On the veggie end - Pete Johnson of Pete’s Greens has pretty much been our primary farmer. He also has a CSA in which Hen of the Wood is the pick up spot if you are a member. He grows all of the basics along with multiple, more unique varieties. He has an amazing root storage program that gives us vegetables 12 months of the year, which you can imagine is pretty unique.
NERI: When fall foliage and the ski season is over, do you see a large drop-off in business? What is the percentage of local business to tourist customers?
Eric: We definitely serve more tourists that we imagined but we have been extremely lucky with the tourists we receive. Lots of real foodies from Boston, Manhattan, and Philly. It has been a welcome surprise. When foodies are in town and staying at local resorts and B&B’s they are sent here to see what Vermont food is all about. The concierges and innkeepers have been extremely kind to us. It sounds weird but I think they are proud to show off what we are doing. Stowe is 10 miles from here and filled with restaurants, yet during the high times we are filled with Stowe tourists and second-home owners, which has been really gratifying.
The Stowe community itself has become our biggest draw of regulars, which is a nice clientèle to have. We do something different on Monday nights; Chalkboard Menu Monday which has been a big draw with locals. It’s more of a bistro night, lots of wine and cheese specials, tartines, things like that. Nothing is over 20 dollars, we offer lots of sides and have a little Jazz duo play. It’s like a whole different restaurant on Mondays, which is nice because it’s as if there is another restaurant in town.
We are a pretty small place so during the high times we turn a lot of people away, and during the slow times, since we are small, it doesn’t seem to hurt as bad. It really kills us to have to turn away locals during high tourist season, especially people who have been supportive in the past.
NERI: Does your menu change and how often? Tell us what some of your most popular dishes are and why?
Eric: Menus are printed daily, usually the changes are subtle. We never do a complete overhaul, it just constantly evolves. The eponymous Hen of the Woods mushroom appetizer is always the best selling starter. It changes ‘set ups’ but whichever one it is it sells like crazy. I mentioned the short ribs - BIG hit with most people.

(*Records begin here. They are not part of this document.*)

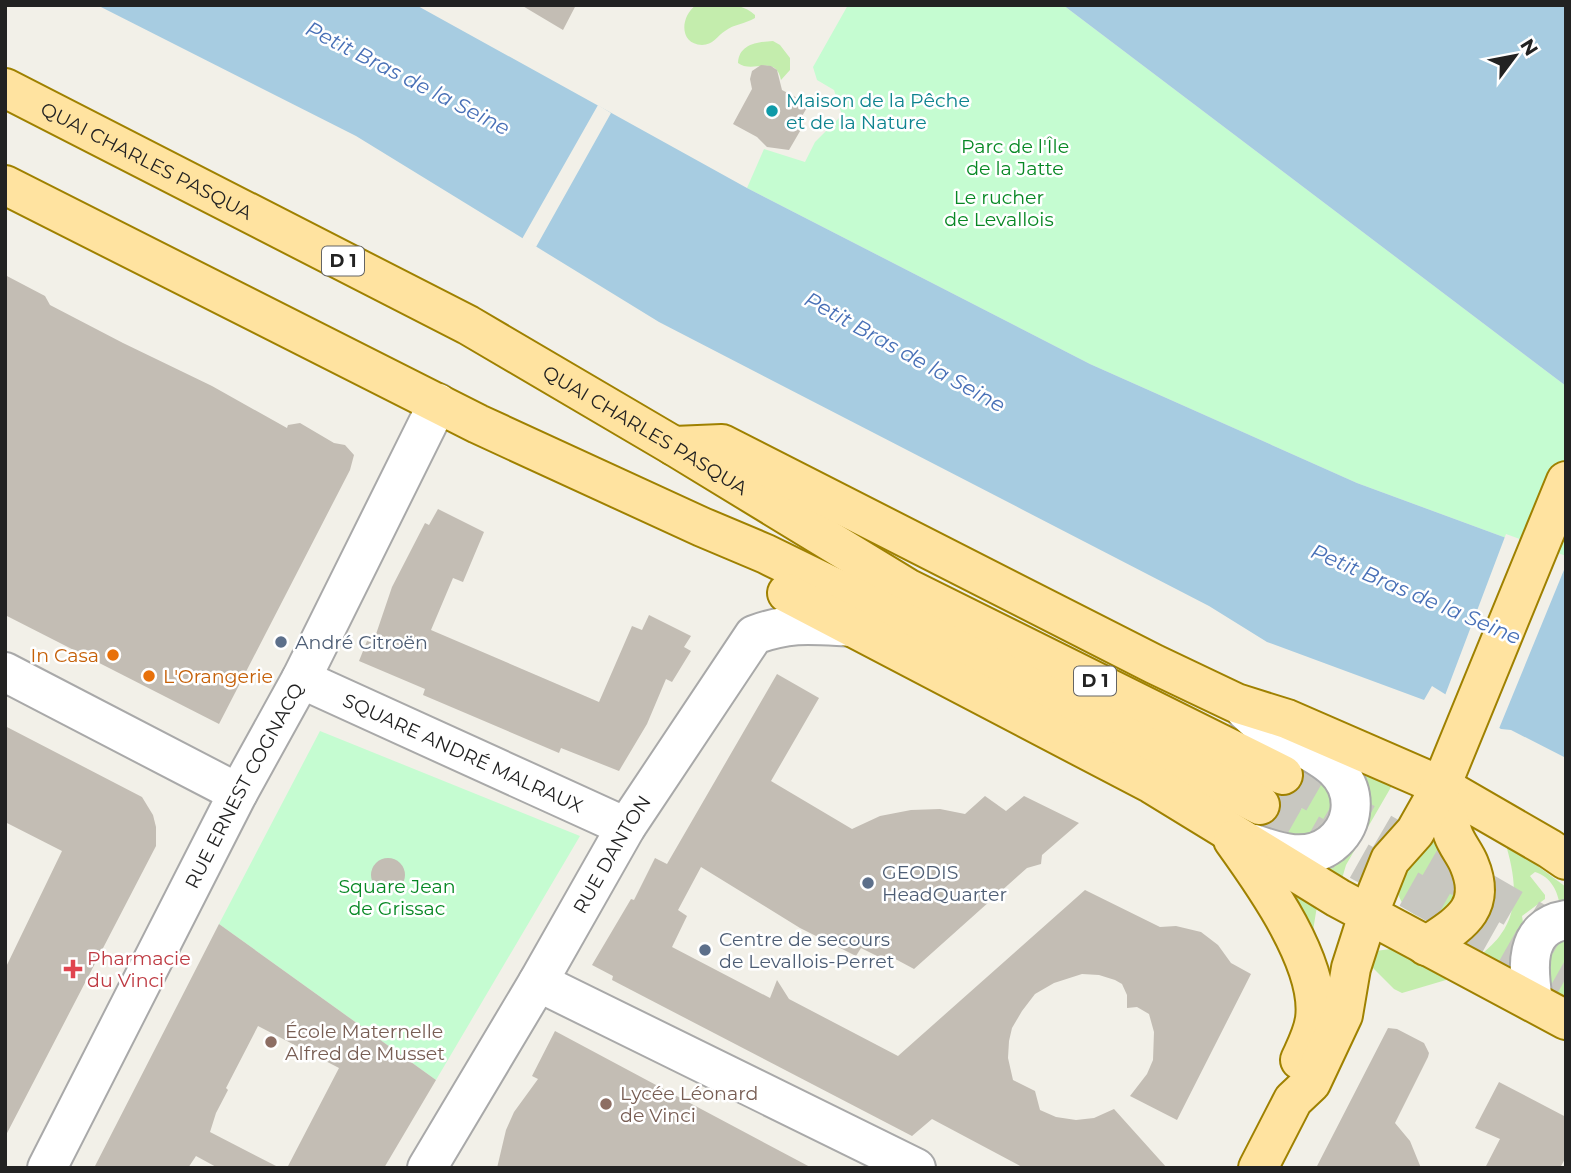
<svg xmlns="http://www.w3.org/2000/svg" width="1571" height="1173" font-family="Montserrat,sans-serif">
	<rect width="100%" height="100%" fill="#f2f0e8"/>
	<!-- grass -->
	<path fill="#c4edad" d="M696 5C716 5 739 0 755 15V18C745 24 734 24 725 31 717 36 713 45 702 45 679 44 680 17 696 5Z
		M773 41 780 45 790 58V70L781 80C776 54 752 74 738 63 739 44 757 42 773 41Z
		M1300 762 1329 776 1339 806 1315 842 1267 830 1270 825C1304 821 1320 791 1300 762Z
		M1349 767 1394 782 1346 865 1341 882 1321 863Z
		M1435 839 1457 873 1458 896C1454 901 1450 909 1445 913 1424 929 1393 906 1398 882 1400 871 1423 849 1431 840Z
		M1505 842 1566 887V907H1560C1558 891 1551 877 1535 872L1530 876 1545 895V899L1522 916 1525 936 1514 972 1481 955C1488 948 1496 942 1501 934 1521 907 1514 871 1505 842Z
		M1281 885 1317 906 1312 937Z
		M1566 930V1004L1549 992 1539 957Z
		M1390 949 1420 961 1447 977 1446 980 1402 993 1394 989 1368 963 1376 951Z"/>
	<!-- park -->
	<path fill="#c5fcd1" d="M848 5H1063L1566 386V560L1357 483 1090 364 747 188 764 149 805 162 815 142 842 115 834 90 817 80 813 67Z
		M320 731 580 836 436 1080 219 924Z"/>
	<!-- water -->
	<path fill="#a7cce1" d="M97 5H416L747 188 1090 364 1357 483 1566 560V758L1511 730 1501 729 1432 686 1424 700 1267 642 1209 606 659 322 356 136Z
		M1063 5H1566V386Z"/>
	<!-- pier -->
	<path fill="#f2f0e8" d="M598 105 611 113 536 247 522 239Z
		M1506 534 1566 556V565L1498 731 1444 698Z"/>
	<!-- building -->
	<path fill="#c3bdb4" d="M521 5H576L563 30Z
		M761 65 771 66 777 70 782 90 809 104 801 118 803 126 789 150 767 147 757 137 733 124 752 89 750 79 752 71Z
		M5 275 45 296 50 305 123 343 212 386 287 428 288 425 300 423 334 443 345 445 354 455 350 470 219 724 5 615Z
		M438 509 484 532 463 582 453 578 431 630 599 702 632 626 642 630 649 615 691 636 684 647 691 651 672 682 666 679 647 724 619 771 561 748 559 753 423 695 425 689 359 661 367 641 373 643 392 587 425 523 429 525Z
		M777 674 819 698 771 781 852 829 880 816 911 810 940 809 965 814 985 796 1006 811 1024 796 1079 823 1042 855 1041 864 1027 868 914 969 886 954 883 959 861 948 856 956 800 928 701 867 678 910 687 916 672 947 770 998 777 980 789 999 898 1056 1085 890 1160 927 1176 926 1201 932 1218 945 1231 963 1251 974 1177 1120 1130 1096 1147 1074 1153 1060 1154 1032 1149 1014 1137 1007 1127 1008V995L1122 984 1115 980 1099 975 1082 974 1054 983 1035 994 1022 1011 1012 1028 1009 1041 1008 1058 1013 1080 1035 1091 1040 1110 1056 1117 1076 1120 1094 1118 1114 1109 1167 1168H1024L932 1119 912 1136 612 980 613 976 592 965 631 899 634 900 655 858 667 864Z
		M5 726 142 797 153 815 156 827V846L5 1137V969L62 851 5 822Z
		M371 875a17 17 0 1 1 34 0a17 17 0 1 1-34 0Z
		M219 924 436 1080 384 1168H287L339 1068 258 1026 226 1088 228 1090 216 1113 210 1132 280 1168H218L196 1156 188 1168H94Z
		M1388 1028 1397 1029 1424 1043 1429 1053 1428 1057 1395 1123 1410 1141 1421 1168H1316Z
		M555 1031 656 1085 812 1168H497L506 1130 514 1112 538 1079 532 1076Z
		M1499 1082 1566 1117V1157L1560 1168H1485L1500 1139 1475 1128Z"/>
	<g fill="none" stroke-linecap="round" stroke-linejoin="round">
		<!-- major-tunnel -->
		<path stroke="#c8c7c0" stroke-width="38" stroke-dasharray="38 19" stroke-linecap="butt" d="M1283 775 1566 939
			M1260 805 1566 978"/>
		<defs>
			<g id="minor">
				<path d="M5 672 238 793"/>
				<path id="s1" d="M301 679 626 827"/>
				<path d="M1245 710C1252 716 1258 723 1266 728 1299 749 1358 763 1350 813 1348 826 1341 836 1331 844 1307 862 1280 853 1254 844"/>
				<path d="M538 982 916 1168"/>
				<path d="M1533 1001C1528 969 1523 927 1566 920"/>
				<path id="s2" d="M47 1168 238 793 301 679 438 403"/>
				<path id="s3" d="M427 1168 538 982 626 827 754 635C792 621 814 625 853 627"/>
			</g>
			<g id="major">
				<path id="s4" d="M5 88 468 325 674 446 907 588 1283 775"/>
				<path d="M5 185 478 424 702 527 766 554 897 618 1260 805"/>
				<path d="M674 446 722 444 1154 664 1236 703 1287 719 1441 786 1550 849 1566 860"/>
				<path d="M787 593 1152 784 1338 898 1566 1020"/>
				<path d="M1233 840C1264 883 1322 964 1315 1019 1313 1034 1306 1047 1300 1060"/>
				<path d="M1426 946C1459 924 1488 909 1469 864 1465 854 1457 845 1453 834 1448 819 1445 802 1441 786"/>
				<path d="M1258 1168 1293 1100 1311 1083 1343 1015 1351 968 1368 915 1390 860 1415 832 1441 786 1566 481"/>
			</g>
		</defs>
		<!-- minor casing -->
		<use href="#minor" stroke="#a9a9a9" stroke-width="42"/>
		<!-- major casing -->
		<use href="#major" stroke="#9f8100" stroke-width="42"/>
		<!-- minor -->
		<use href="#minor" stroke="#fff" stroke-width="38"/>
		<!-- major -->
		<use href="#major" stroke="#ffe3a0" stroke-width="38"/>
	</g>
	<!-- markers -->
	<circle fill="#0f9aa8" stroke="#fff" stroke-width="2.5" cx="772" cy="111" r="7"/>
	<g fill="#5c6f8a" stroke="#fff" stroke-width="2.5">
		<circle cx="281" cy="642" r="7"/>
		<circle cx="868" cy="883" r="7"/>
		<circle cx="705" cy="950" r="7"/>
	</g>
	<g fill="#e8710a" stroke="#fff" stroke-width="2.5">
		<circle cx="113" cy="655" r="7"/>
		<circle cx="149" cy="676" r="7"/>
	</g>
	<path fill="#e0444e" stroke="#fff" stroke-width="2.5" d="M69.5 958.5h7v7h7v7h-7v7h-7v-7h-7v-7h7z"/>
	<g fill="#8d6e63" stroke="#fff" stroke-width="2.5">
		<circle cx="271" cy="1042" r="7"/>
		<circle cx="606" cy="1104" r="7"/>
	</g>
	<g text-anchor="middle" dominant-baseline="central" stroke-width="5" stroke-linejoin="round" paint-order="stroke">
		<!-- shield labels -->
		<g fill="#fff" stroke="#646464" stroke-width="2">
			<rect x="322" y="246.5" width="42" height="29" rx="5"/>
			<rect x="1074" y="666.5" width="42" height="29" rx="5"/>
		</g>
		<g font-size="18" font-weight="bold" fill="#222">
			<text x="343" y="261">D 1</text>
			<text x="1095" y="681">D 1</text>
		</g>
		<!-- culture labels -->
		<g font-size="19" fill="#0d838f" stroke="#fff" text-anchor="start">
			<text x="786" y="100">Maison de la Pêche<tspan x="786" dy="22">et de la Nature</tspan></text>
		</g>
		<!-- park labels -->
		<g font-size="19" fill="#078824" stroke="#fff">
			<text x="1015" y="146">Parc de l'Île<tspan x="1015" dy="22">de la Jatte</tspan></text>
			<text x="999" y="197">Le rucher<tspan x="999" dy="22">de Levallois</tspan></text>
			<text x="397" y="886">Square Jean<tspan x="397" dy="22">de Grissac</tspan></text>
		</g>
		<!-- street labels -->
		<g font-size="19" fill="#222" stroke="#fff">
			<text stroke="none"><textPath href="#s4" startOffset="159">QUAI CHARLES PASQUA</textPath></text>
			<text stroke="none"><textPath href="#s4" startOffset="726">QUAI CHARLES PASQUA</textPath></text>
			<text stroke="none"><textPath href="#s1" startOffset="178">SQUARE ANDRÉ MALRAUX</textPath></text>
			<text stroke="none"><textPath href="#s2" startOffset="430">RUE ERNEST COGNACQ</textPath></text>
			<text stroke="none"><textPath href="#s3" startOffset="364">RUE DANTON</textPath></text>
		</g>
		<!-- service labels -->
		<g font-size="19" fill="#4e5e75" stroke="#fff" text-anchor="start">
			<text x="295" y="642">André Citroën</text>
			<text x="882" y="872">GEODIS<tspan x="882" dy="22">HeadQuarter</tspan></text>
			<text x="719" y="939">Centre de secours<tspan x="719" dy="22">de Levallois-Perret</tspan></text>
		</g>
		<!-- food labels -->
		<g font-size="19" fill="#c56008" stroke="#fff" text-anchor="end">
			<text x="99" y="655">In Casa</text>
			<text x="163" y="676" text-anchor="start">L'Orangerie</text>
		</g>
		<!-- health labels -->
		<g font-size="19" fill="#be3a42" stroke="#fff" text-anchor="start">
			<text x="87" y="958">Pharmacie<tspan x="87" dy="22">du Vinci</tspan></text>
		</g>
		<!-- education labels -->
		<g font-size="19" fill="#785e54" stroke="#fff" text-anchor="start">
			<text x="285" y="1031">École Maternelle<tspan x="285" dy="22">Alfred de Musset</tspan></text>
			<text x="620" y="1093">Lycée Léonard<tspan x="620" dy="22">de Vinci</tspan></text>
		</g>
		<!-- water labels -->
		<g font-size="21" font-style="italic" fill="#4870b7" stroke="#fff">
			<text transform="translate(408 78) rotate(27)">Petit Bras de la Seine</text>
			<text transform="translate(905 352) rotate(29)">Petit Bras de la Seine</text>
			<text transform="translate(1416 594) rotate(23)">Petit Bras de la Seine</text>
		</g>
	</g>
	<!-- border -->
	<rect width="1571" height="1173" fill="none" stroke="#222222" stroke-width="14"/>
	<!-- north arrow -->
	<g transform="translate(1515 56) rotate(58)" stroke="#ffffff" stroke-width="5" paint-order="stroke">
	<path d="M0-5L12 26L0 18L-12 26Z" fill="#222222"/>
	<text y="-10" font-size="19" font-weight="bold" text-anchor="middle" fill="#222222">N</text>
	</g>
</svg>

NERI: Tell us about your cheese selections and how popular have they become with your customers
Eric: I mentioned earlier my support of Vermont cheese; customers love it. Especially larger parties - they almost always start out with a cheese plate. We offer the cheese menu at the beginning of the night and the end of the night. One day I won’t be line cook 6 days a week and I will able to devote more time to the ever-changing cheese world. For now it is a 12 to 15 item cheese list that changes with the seasons with the exception of a few year round favorites.

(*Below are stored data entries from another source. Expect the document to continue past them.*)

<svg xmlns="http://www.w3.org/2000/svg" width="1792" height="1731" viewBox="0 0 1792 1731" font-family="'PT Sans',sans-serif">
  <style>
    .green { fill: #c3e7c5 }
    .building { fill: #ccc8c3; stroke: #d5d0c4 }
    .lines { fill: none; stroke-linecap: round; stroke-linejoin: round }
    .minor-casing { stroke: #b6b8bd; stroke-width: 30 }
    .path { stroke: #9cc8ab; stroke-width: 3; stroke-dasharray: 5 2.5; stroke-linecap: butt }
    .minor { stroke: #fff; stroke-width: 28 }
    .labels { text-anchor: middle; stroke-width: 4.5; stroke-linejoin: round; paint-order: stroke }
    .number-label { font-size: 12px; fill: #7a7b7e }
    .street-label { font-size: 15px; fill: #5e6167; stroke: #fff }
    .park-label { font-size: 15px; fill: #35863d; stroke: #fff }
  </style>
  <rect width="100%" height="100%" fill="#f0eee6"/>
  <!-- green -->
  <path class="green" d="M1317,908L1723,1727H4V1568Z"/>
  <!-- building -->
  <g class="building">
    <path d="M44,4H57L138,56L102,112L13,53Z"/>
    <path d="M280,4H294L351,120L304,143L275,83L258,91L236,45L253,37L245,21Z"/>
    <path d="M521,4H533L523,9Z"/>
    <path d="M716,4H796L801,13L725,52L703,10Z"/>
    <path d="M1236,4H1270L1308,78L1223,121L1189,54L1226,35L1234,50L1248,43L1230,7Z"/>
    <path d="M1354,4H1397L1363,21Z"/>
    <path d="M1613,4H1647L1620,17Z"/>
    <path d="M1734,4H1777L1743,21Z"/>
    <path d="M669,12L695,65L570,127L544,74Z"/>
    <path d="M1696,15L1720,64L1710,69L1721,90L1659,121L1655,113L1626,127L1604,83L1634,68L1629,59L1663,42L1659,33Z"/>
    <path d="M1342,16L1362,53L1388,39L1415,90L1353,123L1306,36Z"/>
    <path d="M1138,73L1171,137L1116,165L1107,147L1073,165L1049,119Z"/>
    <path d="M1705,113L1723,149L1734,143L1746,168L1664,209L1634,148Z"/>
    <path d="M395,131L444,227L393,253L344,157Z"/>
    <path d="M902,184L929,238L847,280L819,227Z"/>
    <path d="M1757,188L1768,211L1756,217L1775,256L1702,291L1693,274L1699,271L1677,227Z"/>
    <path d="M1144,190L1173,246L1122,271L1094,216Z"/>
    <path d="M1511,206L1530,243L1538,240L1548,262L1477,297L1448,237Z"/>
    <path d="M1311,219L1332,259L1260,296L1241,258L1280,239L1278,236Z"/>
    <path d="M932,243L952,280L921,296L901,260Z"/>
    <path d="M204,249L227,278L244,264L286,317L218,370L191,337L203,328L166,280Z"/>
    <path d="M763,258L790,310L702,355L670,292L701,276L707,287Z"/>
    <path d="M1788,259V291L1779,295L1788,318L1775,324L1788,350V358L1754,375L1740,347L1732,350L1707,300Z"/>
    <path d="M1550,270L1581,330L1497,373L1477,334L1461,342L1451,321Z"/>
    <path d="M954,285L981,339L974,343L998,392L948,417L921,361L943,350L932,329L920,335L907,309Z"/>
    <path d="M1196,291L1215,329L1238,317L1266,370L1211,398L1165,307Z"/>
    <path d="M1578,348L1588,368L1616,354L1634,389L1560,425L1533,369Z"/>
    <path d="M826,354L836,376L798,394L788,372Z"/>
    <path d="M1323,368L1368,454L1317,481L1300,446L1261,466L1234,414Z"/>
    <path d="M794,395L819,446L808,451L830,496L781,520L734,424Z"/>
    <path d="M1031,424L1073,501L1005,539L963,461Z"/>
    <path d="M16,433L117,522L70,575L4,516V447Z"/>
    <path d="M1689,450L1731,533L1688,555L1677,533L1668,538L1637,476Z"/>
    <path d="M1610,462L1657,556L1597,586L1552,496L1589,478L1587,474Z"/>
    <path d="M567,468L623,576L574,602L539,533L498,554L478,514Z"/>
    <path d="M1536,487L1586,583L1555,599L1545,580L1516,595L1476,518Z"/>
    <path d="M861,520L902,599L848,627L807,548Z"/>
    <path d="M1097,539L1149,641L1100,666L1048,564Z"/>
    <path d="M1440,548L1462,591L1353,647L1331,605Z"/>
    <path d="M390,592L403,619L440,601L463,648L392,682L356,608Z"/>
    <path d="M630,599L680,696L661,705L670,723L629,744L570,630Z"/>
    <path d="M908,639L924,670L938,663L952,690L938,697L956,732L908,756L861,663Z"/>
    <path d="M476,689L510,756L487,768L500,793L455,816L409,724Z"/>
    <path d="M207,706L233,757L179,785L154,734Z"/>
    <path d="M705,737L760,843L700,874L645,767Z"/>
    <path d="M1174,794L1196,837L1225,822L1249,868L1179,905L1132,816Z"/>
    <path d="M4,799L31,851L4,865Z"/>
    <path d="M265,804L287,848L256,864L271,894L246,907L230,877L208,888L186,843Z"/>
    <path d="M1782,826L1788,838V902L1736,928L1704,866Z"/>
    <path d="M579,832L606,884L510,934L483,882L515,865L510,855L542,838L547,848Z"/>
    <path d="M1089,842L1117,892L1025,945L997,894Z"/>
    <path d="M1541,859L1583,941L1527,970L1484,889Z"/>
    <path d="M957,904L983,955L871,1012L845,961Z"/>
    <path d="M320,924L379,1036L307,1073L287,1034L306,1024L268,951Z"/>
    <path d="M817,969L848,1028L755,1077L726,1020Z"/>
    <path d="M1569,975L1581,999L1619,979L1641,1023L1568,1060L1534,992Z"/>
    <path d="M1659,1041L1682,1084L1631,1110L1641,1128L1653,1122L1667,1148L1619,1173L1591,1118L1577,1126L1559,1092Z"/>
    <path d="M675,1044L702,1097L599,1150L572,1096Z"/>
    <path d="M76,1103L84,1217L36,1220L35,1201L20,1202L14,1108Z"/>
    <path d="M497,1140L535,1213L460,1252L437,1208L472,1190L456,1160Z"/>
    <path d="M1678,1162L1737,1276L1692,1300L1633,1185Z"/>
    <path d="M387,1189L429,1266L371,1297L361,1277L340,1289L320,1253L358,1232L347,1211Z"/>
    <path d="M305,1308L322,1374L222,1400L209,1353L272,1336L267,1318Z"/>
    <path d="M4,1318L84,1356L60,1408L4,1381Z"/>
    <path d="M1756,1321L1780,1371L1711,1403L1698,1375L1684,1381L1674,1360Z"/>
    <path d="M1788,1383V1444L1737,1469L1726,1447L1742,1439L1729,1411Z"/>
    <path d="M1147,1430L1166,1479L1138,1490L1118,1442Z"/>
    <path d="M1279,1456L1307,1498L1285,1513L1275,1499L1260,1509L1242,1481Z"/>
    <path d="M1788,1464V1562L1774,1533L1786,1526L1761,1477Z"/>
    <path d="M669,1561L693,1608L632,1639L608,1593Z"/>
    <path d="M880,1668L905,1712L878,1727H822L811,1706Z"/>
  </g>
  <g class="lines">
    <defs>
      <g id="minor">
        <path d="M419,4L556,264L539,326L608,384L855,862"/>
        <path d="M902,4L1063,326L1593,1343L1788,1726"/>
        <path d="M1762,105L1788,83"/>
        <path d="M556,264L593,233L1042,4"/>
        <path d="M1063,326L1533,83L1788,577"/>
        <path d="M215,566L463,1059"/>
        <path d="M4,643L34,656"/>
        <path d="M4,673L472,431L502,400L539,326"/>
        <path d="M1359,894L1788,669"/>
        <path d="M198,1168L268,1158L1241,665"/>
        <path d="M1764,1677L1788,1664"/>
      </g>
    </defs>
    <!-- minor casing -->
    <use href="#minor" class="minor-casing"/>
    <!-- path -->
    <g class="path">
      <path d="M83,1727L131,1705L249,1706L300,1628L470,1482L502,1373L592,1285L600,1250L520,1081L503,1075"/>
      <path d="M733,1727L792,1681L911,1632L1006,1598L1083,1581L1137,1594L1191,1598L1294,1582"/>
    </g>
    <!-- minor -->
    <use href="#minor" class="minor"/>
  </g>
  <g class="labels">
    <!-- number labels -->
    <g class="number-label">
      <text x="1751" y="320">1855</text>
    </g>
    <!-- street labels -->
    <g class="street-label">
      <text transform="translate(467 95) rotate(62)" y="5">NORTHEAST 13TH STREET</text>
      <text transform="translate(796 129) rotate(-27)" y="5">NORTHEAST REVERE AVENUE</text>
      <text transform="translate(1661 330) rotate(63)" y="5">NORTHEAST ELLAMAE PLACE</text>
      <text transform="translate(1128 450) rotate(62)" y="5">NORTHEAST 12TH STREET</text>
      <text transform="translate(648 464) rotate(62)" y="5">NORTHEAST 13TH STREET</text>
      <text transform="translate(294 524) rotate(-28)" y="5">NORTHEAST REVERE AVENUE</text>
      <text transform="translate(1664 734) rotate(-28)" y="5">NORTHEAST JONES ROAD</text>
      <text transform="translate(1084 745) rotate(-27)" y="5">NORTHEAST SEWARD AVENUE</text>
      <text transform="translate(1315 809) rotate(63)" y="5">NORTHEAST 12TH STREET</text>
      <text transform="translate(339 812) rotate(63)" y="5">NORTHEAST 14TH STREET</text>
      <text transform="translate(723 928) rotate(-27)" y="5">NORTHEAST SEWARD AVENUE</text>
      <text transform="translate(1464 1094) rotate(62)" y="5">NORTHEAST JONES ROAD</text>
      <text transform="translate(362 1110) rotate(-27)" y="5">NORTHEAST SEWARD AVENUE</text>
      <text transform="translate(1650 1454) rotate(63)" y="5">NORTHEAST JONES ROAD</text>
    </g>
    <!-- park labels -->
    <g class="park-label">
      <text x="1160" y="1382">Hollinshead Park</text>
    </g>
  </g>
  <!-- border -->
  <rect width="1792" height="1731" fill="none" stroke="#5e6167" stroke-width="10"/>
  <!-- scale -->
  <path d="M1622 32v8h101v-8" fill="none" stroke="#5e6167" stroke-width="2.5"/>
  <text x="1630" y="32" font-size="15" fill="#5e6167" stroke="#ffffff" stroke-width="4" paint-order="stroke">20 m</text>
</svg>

NERI: Your wine list is both extensive, and has been called a relative bargain. Tell us about your selections, were you making sure you stayed within the budgets of the year-round customers?
Eric: The list is all North American. We felt that since our space is limited (our list is only 60 items long) and because of the style of our food it makes more sense to focus on those special spots in North America that are producing great wines and try to show a range of styles within the varietal. For instance Pinot Noir; we try to show top examples from Oregon, Sonoma and the Central Coast. Chardonnay; oaky and buttery or stainless steel fermented. High-end California Cabs vs. the beautiful Bordeaux blends in Washington State, and so on. We try to keep it evolving as well and keep the servers well informed since it is small list. They are able to discuss most bottles intelligently. Our higher-end wine is a bargain in terms of most restaurants. We don’t have any ‘junk’ on the menu and the glass pours are all great wines. Too many restaurants, especially around here, have glass pours that are just everyday supermarket wine - which isn’t a bad thing, it’s just cheap and boring!
NERI: Are both yourself and Craig equal co-owners and chefs? How did you meet, and how long have you been planning a restaurant of your own?
Eric: Craig and I are equal owners. Hen of the Wood is a culmination of my past experience and when I couldn’t raise enough money I asked Craig if he would like to be involved. There aren’t too many people that I trust more than him. Craig was my grill cook at two other restaurants in which I was the sous chef and then became my sous chef when I was chef. The food is mine although Craig has become more involved in the restaurant world since the Hen of the Wood undertaking. We work together six days a week, 12 hours a day and have yet to throw anything at each other.
NERI: What do you enjoy doing when you’re not working in the kitchen?
Eric: Not in the kitchen?? My hobbies have slipped away over the past two years. I get outside when I can, I only have one day off so I usually have to get my shit together mentally and try to connect with the people that I used to hang out with. My parents appreciate the Sunday phone call as well. I go out to dinner every Sunday which is nice, and try to see some music. If I could snowboard one day a week I would be happy. I have been known to drive to Portland just to have dinner at Forestreet, dessert at 555 and then drive home. Same thing with Au Pied de Cochon in Montreal.